Pratiques managériales et gestion de projet : comment lutte contre l’effet Baldwin

Parmi les lois qui régissent le management, il faudra désormais en ajouter une, que l’on pourrait baptiser « l’effet Baldwin », du nom de l’acteur américain qui a tué accidentellement la directrice de la photographie sur le tournage du film Rust.

«L’effet Baldwin », qui peut toucher n’importe quel projet, se caractérise par cinq principes :

1. Il peut toucher des managers expérimentés 

Alec Baldwin n’est pas un débutant, il a une longue expérience dans son métier d’acteur et de producteur. En tant que manager du projet de film, il est expérimenté et donc, a priori, digne de confiance pour mener un projet avec une équipe de plusieurs dizaines de personnes, spécialisées par métier (cascadeur, scripts, accessoiristes, casting…).

2. Les bonnes pratiques existent, elles sont connues, intégrées et acceptées 

Le domaine concerné par « l’effet Baldwin » est souvent codifié, voire très réglementé. C’est le cas, bien sûr, du maniement des armes sur un tournage de film. Les balles réelles sont évidemment totalement proscrites sur un tournage par les règles très strictes en vigueur dans l’industrie du cinéma, précisément pour éviter ce genre d’accident.

Malgré les bonnes pratiques et les règles strictes (tester deux fois la même arme, par exemple), les responsabilités de chacun n’ont pas été clairement formalisées et respectées, ce qui a conduit au drame. L’assistant réalisateur a ainsi admis qu’il aurait dû vérifier l’arme, mais avait omis de le faire. Le management est lui aussi régi par des bonnes pratiques, des référentiels et des obligations juridiques, en principe pour éviter tout dysfonctionnement.

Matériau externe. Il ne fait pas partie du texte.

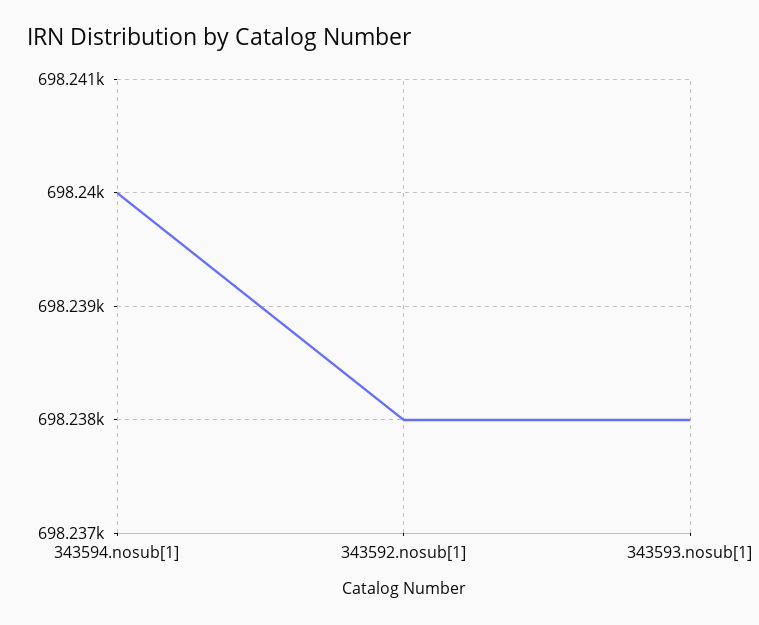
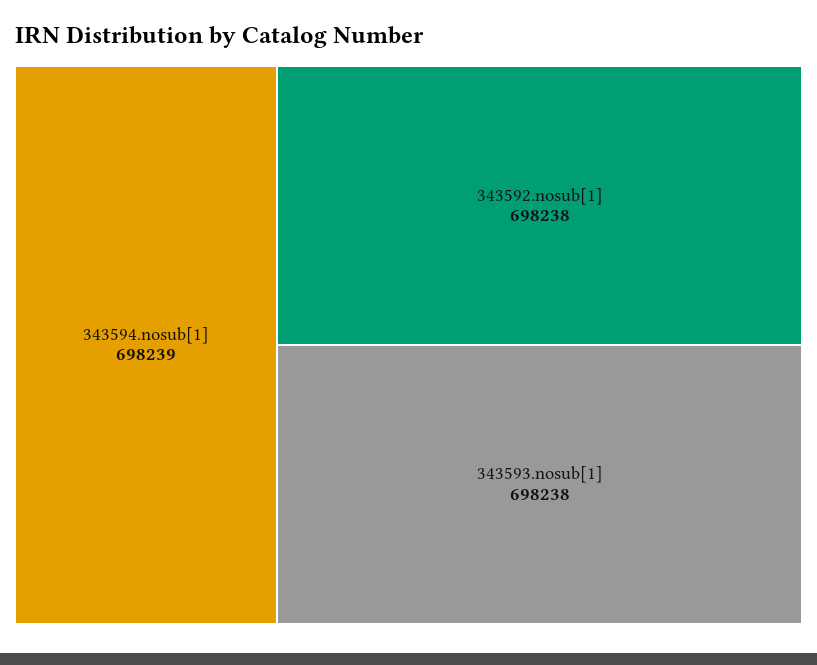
343594.nosub[1]: 698240 -> 698239

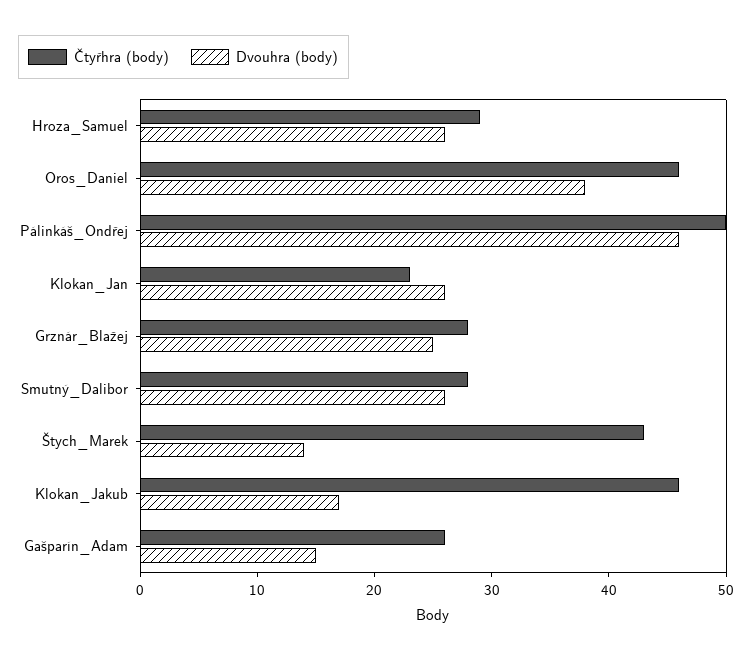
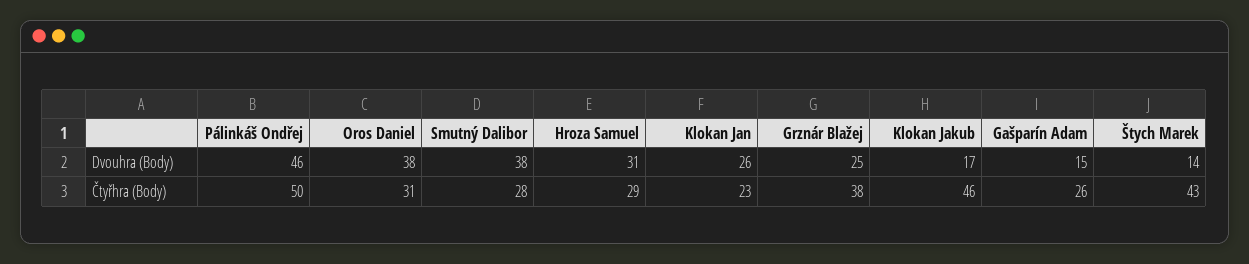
Dvouhra (body), Hroza_Samuel: 26 -> 31
Čtyřhra (body), Oros_Daniel: 46 -> 31
Čtyřhra (body), Grznár_Blažej: 28 -> 38
Dvouhra (body), Smutný_Dalibor: 26 -> 38

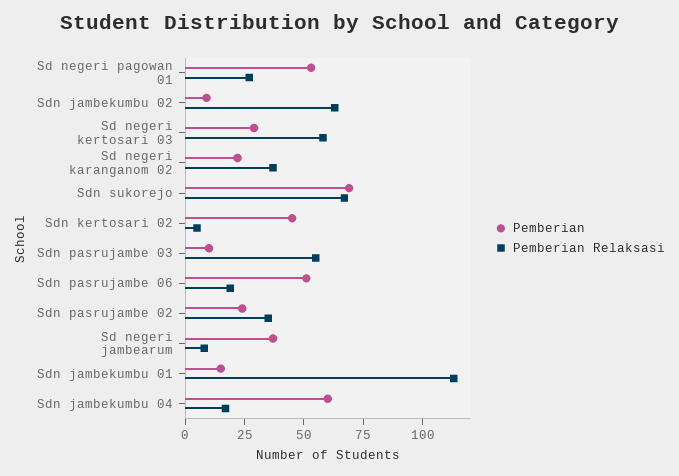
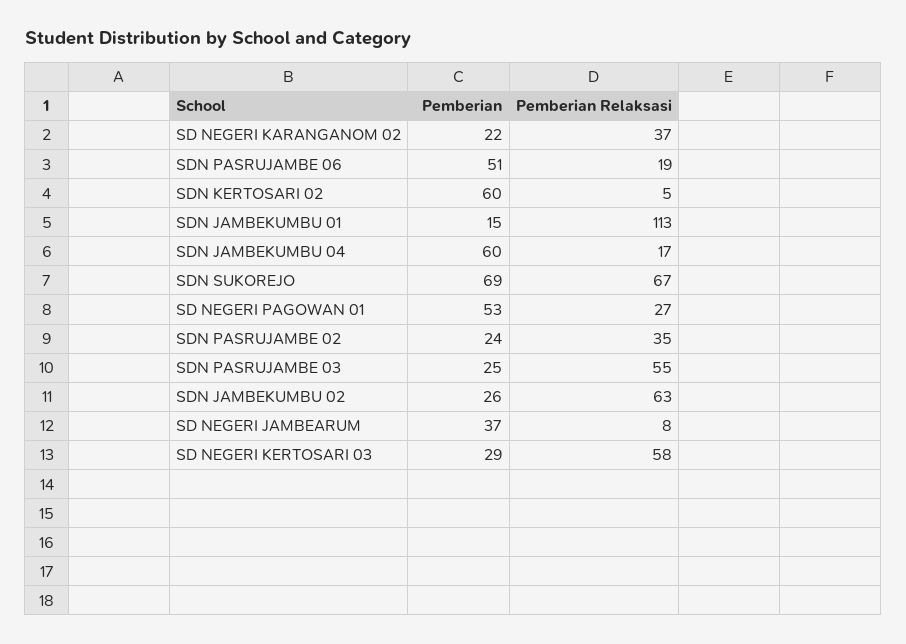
Pemberian, Sdn jambekumbu 02: 10 -> 26
Pemberian, Sdn kertosari 02: 45 -> 60
Pemberian, Sdn pasrujambe 03: 10 -> 25

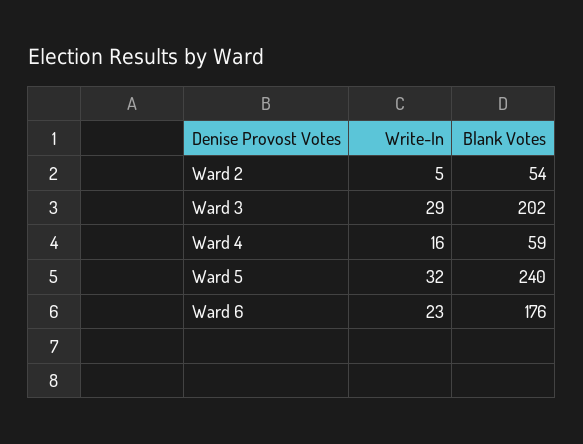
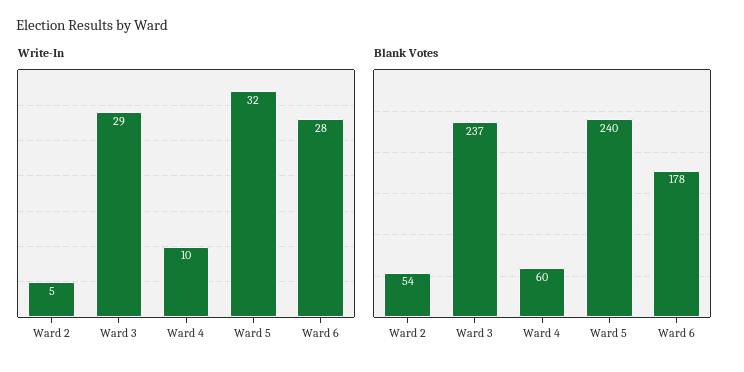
Blank Votes, Ward 3: 202 -> 237
Write-In, Ward 4: 16 -> 10
Blank Votes, Ward 4: 59 -> 60
Write-In, Ward 6: 23 -> 28
Blank Votes, Ward 6: 176 -> 178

3. Il existe des signes avant-coureurs des difficultés

Ces signes s’observent notamment lorsque le turn-over des équipes augmente, que la motivation diminue, que les conditions de travail se dégradent et qu’une logique de réduction des coûts guide la stratégie. Dans le cas de l’affaire Baldwin, tous ces éléments étaient présents.

Une partie de l’équipe avait ainsi quitté le tournage quelques jours avant l’accident, pour réclamer de meilleures conditions de travail, obligeant les producteurs à les remplacer. L’équipe réduite a dû travailler dans des conditions dégradées (une seule caméra) et plus longtemps. D’où une baisse de motivation, qui a fait dire au shérif Mendoza, chargé de l’enquête : « Je pense qu’il y avait un certain laisser-aller sur ce plateau de tournage. » En outre, le producteur avait économisé sur l’assurance qui permet de couvrir l’arrêt d’un tournage, et dont le coût est équivalent à 2 % du budget du film assuré.

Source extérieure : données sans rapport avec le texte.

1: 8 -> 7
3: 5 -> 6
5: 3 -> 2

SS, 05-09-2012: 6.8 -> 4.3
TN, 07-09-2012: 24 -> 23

4. Un excès de confiance s’instaure

En cas de problème, cet excès de confiance est justifié par une probabilité de survenance infinitésimale. Alec Baldwin a ainsi expliqué que l’accident avait « une chance sur mille milliards de se produire ». Effectivement, c’est rare, mais pas impossible.

5. Les compétences de certains membres de l’équipe n’ont pas été vérifiées en amont

D’où le recrutement d’incompétents, qui plus est à un poste stratégique mettant en danger l’équipe. L’armurière de 24 ans n’avait qu’un seul autre tournage à son actif : un CV aussi peu fourni aurait dû alerter…

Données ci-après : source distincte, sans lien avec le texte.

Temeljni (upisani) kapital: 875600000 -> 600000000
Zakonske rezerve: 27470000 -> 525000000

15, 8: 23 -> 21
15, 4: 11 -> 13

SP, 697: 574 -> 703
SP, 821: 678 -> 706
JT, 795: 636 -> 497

Mais son inexpérience est passée inaperçue : si Alec Baldwin avait juste consulté son collègue acteur Nicolas Cage, il aurait appris que la même personne responsable des armes avait été écartée d’un précédent tournage pour manquements graves à la sécurité. De même que l’assistant en charge de tester l’arme, lui aussi écarté, avait déjà été renvoyé d’un autre tournage pour des manquements similaires.

« L’effet Baldwin », même si on ne l’a jamais dénommé de cette manière, est très courant dans le management de projets, surtout ceux qui impliquent de nombreuses parties prenantes sur un périmètre étendu. La transformation digitale est d’ailleurs un domaine privilégié de manifestation de « l’effet Baldwin ».

Un projet qui en est victime n’a donc guère de chances de survivre… Même s’il n’y a heureusement pas d’issue tragique pour les acteurs concernés, les dégâts économiques (perte de compétitivité…), financiers (investissements gaspillés ou perdus…) et humains (stress, burn-out, démotivation des équipes…) ne doivent pas être sous-estimés.